Asian High Yield Bond Issuers Feel Evergrande Pain As Investors Consider Better Protection

LONDON / HONG KONG / SINGAPORE (Oct 6): Global investors are likely to demand more protection against riskier bond issuers in China and Asia as they seek higher yields and more transparency amid Evergrande’s financial woes Group.

Suffocating less than $ 305 billion in debt and on the verge of collapse, real estate developer Evergrande missed two payments to offshore bondholders last month and has yet to announce plans to repay those investors.

It has eight other offshore coupon repayments and one onshore due before the end of the year.

The non-payment, followed by a series of downgrades in the credit ratings of indebted Chinese developers, has disrupted Chinese high-yield debt, triggered cash outflows and now worries asset managers about issuers in the region , said investors and analysts.

Arthur Lau, director of Hong Kong-based PineBridge Investments for Asia Ex-Japan, Fixed Income, believes the heady mix of debt problems and changing regulations in China is changing the goals for foreign investors.

“These uncertainties have had a significant impact on the risk appetite of Chinese assets,” Lau said. Reuters. “A higher risk premium may justify given the unpredictability of policy reforms at this time.”

Signs of stress in China’s real estate industry are being felt: Developer Fantasia Holdings failed to pay a $ 206 million bond due Monday. Its counterpart Sinic Holdings suffered a rating downgrade on Tuesday after some units defaulted on interest payments on onshore financing agreements.

Uncertainty over when and if authorities will step in to cushion the risk of Evergrande contagion, at a time when Beijing’s regulatory crackdown has already frayed nerves and economic growth is slowing has pushed prices down sharply. obligations.

Foreign investors withdrew US $ 8.1 billion in Chinese debt in September – the largest outflow in six months – while emerging market fixed-income securities outside China benefited from an influx, according to data from the ‘Institute of International Finance.

Much of the pain is concentrated in the country’s high-yield companies: the Chinese high-yielding ICE BofA index has lost about a quarter since the start of the year, while the global benchmark and Chinese investment-grade peers barely budged.

Analysts say the steep losses on Chinese junk bonds reflect both default risk and uncertainty over how to value bonds given the unclear picture of how Evergrande’s debt can be. restructured and the ability of the authorities to stop the spread to other businesses.

At 160% of expected gross domestic GDP, China’s non-financial corporate debt is above average for advanced economies and rating agencies have consistently flagged asset quality as a concern, said Adam Slater of Oxford Economics.

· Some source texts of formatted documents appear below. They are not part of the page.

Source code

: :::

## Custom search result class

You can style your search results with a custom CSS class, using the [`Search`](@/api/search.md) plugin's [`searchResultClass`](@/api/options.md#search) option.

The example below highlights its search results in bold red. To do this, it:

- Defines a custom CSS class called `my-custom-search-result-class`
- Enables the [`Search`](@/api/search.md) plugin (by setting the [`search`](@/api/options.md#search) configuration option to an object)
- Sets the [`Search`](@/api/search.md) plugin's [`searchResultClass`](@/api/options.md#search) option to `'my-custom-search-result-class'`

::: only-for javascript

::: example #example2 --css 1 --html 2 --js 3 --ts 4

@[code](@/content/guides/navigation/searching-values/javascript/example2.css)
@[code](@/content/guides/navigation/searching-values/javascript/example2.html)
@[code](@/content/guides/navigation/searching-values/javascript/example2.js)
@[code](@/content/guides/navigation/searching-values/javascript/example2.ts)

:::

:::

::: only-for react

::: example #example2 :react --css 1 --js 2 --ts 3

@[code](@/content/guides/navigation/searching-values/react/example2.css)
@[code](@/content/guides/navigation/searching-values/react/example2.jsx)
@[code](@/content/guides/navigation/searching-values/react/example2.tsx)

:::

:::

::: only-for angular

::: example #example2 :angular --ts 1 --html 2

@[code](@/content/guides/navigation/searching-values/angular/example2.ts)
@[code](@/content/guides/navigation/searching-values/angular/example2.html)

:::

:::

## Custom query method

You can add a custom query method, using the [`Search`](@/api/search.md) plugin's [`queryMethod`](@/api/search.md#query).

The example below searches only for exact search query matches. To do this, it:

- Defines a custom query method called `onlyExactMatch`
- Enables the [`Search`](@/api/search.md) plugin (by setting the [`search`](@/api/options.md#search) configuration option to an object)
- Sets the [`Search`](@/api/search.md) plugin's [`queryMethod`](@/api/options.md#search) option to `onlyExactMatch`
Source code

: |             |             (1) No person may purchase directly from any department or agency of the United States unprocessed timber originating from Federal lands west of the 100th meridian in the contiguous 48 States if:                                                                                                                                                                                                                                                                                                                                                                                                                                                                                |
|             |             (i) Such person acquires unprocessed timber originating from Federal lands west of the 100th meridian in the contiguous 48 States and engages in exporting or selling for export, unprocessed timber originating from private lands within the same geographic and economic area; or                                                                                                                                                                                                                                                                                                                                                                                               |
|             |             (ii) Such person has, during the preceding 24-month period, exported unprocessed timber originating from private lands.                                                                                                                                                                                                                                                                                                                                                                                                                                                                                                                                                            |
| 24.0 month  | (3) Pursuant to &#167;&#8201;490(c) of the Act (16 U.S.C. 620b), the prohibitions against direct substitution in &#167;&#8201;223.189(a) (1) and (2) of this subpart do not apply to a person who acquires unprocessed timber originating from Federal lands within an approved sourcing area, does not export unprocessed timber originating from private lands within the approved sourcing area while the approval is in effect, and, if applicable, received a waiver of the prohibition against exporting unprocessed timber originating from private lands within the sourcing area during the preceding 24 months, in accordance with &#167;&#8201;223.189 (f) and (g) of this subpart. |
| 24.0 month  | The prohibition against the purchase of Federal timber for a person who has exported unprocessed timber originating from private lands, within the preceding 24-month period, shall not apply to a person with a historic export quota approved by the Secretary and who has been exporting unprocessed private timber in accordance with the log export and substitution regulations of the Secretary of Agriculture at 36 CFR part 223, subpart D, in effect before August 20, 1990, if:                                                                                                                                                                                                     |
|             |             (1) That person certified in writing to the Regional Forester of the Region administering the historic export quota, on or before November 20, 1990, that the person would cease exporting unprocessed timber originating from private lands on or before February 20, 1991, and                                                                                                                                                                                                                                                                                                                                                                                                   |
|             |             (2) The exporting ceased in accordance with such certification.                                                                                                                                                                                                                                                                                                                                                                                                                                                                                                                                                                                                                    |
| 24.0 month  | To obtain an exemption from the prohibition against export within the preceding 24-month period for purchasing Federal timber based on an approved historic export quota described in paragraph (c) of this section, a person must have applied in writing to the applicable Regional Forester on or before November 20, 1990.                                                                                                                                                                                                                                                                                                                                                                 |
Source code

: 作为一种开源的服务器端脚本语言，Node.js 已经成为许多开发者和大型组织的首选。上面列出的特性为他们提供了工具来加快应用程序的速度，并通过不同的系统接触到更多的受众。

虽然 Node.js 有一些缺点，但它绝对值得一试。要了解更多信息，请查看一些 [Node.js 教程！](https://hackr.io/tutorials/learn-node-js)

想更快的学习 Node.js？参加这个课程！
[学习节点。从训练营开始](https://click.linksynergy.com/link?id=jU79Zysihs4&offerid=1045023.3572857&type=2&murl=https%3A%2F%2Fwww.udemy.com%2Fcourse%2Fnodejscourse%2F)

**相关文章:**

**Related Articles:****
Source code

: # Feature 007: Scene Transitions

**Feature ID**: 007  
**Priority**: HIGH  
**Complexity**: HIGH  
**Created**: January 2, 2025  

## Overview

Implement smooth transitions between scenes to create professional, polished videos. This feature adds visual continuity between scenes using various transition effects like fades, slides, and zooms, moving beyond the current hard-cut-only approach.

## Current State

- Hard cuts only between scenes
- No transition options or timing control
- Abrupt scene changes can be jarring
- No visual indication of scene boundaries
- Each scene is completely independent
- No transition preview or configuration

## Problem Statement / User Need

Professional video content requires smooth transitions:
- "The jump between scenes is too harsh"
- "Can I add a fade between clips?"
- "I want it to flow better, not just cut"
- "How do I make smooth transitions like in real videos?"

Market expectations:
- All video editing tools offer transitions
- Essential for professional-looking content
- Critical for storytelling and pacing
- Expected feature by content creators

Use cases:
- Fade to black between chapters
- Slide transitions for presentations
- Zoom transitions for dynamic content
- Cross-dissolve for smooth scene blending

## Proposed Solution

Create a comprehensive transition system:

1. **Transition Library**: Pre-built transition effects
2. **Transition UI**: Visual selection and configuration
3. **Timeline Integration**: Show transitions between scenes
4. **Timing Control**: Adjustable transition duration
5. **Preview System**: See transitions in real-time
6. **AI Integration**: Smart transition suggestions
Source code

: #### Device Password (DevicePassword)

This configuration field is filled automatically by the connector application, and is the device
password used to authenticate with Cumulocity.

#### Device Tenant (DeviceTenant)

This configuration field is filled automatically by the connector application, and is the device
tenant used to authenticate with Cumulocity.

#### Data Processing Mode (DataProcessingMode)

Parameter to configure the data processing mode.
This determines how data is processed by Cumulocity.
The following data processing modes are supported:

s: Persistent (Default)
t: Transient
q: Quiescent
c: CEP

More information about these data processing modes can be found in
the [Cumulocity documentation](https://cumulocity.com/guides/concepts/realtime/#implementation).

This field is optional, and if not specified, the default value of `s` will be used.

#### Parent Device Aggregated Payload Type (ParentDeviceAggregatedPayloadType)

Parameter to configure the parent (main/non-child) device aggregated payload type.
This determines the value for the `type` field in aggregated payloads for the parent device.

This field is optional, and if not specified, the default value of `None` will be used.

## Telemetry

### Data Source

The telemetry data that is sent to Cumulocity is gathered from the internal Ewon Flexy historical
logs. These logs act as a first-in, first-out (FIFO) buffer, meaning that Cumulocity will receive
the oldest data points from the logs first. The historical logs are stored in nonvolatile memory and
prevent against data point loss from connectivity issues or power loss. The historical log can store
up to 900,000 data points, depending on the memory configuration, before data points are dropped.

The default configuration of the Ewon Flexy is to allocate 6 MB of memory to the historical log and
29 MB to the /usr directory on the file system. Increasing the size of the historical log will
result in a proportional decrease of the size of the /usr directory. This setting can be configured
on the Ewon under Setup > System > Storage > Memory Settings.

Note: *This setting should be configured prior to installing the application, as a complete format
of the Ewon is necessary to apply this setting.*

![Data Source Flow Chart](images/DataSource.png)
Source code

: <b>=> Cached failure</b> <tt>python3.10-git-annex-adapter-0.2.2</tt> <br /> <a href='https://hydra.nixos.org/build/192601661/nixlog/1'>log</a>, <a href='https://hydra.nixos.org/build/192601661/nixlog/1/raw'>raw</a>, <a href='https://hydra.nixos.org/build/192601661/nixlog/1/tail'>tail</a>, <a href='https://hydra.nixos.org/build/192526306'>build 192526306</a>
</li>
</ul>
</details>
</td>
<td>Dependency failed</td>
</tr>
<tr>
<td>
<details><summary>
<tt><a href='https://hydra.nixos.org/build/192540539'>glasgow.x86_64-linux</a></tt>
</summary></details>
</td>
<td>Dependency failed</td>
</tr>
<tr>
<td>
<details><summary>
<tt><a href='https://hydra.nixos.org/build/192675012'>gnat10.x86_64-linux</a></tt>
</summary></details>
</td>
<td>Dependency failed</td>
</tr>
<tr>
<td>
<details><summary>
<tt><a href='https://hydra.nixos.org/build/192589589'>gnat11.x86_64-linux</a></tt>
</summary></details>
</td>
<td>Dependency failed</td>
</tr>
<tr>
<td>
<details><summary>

“To what extent the recent increase in risk premia is proving to be permanent is not yet clear,” he said, adding that much would depend on the success of the Chinese authorities in containing the financial contagion of Evergrande.

The pressure has also been felt outside the real estate sector.

Five-year bonds issued by West China Cement, aluminum producer China Hongqiao Group and leasing company Ehi Car have seen yields jump more than a percentage point since late August.

Maturity wall

Evergrande’s reverberations are felt beyond China. Rating agency Fitch calculated that the funding costs of rated Asia-Pacific private issuers rose more than a percentage point to 7.5% at the end of September.

The top 50 issuers of high-yield Asian firms – which have $ 423 billion in debt outstanding between them – could enjoy some breathing room for now with just $ 2.6 billion in debt. maturity until the end of the year, Fitch calculates.

But that will soon change when a record $ 28.2 billion expires in 2022, followed by $ 28.7 billion in 2023, the rating agency said in its latest report.

The group is dominated by China and the real estate sector, but also includes companies from India and Malaysia to Mongolia.

Analysts also predict that the latest events will increase investor pressure for more favorable conditions.

“The lasting impact in terms of pricing could come in the form of investor insistence on improving transparency and corporate reporting,” said Jim Veneau, head of fixed income in Asia at AXA Investment. Management.

Philip Lee, Head of Debt Capital Markets for Asia-Pacific at DLA Piper, expects to see “a demand for tighter covenants in bond documentation, as well as a greater focus on collateral.” group and asset security.

Given the size of the Chinese bond market at US $ 16 trillion, relatively high yields, and growing prominence in global indices and financial markets, some are betting that investors will see through the current turmoil in the near future. to come up.

This month will see the start of inclusion of Chinese government bonds in the FTSE Russell WGBI Index – a widely followed fixed income benchmark – which could see large amounts of passive investments flowing into debt markets. from the country.

“In the long run, we think this market is just too big to ignore,” said Lau of PineBridge.